Eleven. The current Broadway revival of Merrily We Roll Along was first seen at the Menier Chocolate Factory in 2012. Director Maria Friedman (who actually played Mary in the 1992 Leicester production of Merrily, which received a cast recording) conceived this 2012 revival, which transferred to the West End and received a pro-shot version that was broadcast in movie theaters. Friedman’s version of the show with a New York cast played off-Broadway in 2022 before receiving rave reviews at the Hudson Theatre in 2023.
Twelve. Appropriate, one of the most talked-about plays of the season, was first seen in 2011, more than a decade before its Broadway premiere at the Helen Hayes Theatre. Branden Jacobs-Jenkins’ family drama with a few unexpected twists was so well received that it moved to the Belasco Theatre for an extended run. Since Appropriate was seen in so many prominent productions between its 2011 Actors Theatre of Louisville premiere and its Broadway premiere, including a 2014 off-Broadway run, it has been deemed a revival rather than a new play for the sake of Tony Awards eligibility.
Eighteen. Gutenberg! The Musical! was first seen in a production as part of the New York Musical Theatre Festival in 2005. Prior to this, the satirical show about writers pitching a musical about Johannes Gutenberg, inventor of the printing press, was developed at the Upright Citizens Brigade by its writers Scott Brown and Anthony King. Gutenberg! appeared again at NYMF in 2006, and transferred to off-Broadway for a full run. The musical comedy was licensed and received many regional productions—and did not necessarily have its sights on Broadway, given its two-hander nature. But Gutenberg! finally did make its way to Broadway in 2023, in a successful production that reunited original Book of Mormon stars Andrew Rannells and Josh Gad. Similar to Appropriate, because of the nature of the show’s prior productions, it has been deemed a revival in terms of Tony Award eligibility.

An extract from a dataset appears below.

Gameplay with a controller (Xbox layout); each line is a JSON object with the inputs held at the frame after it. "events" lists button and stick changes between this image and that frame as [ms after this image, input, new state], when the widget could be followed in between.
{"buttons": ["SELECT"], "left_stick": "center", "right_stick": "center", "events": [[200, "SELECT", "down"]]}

Twenty-six. That’s right, Harmony had twenty-six years between its premiere and Broadway debut, setting a record for this season. When the show chronicling the true story of the Comedian Harmonists premiered in San Diego in 1997, it received mixed reviews. With book and lyrics by Bruce Sussman and music by Barry Manilow, Harmony persevered. Before its 2022 New York debut off-Broadway at the Museum of Jewish Heritage (originally scheduled for 2020 but rescheduled multiple times because of the pandemic), the musical had a 2013 Atlanta production and a 2014 Los Angeles production. (A 2003 pre-Broadway Philadelphia production was announced and then canceled.) Finally, Harmony reached Broadway in 2023, and the moving collective memoir of a musical group in Germany with Jewish and non-Jewish members affected audiences at the Barrymore Theatre for several months. Chip Zien played the lead role of Rabbi at an older age for Harmony’s New York premiere and Danny Kornfeld played younger Rabbi, while in all previous versions of the show, the same actor played Rabbi at both ages. The role was originated by Danny Burstein in 1997.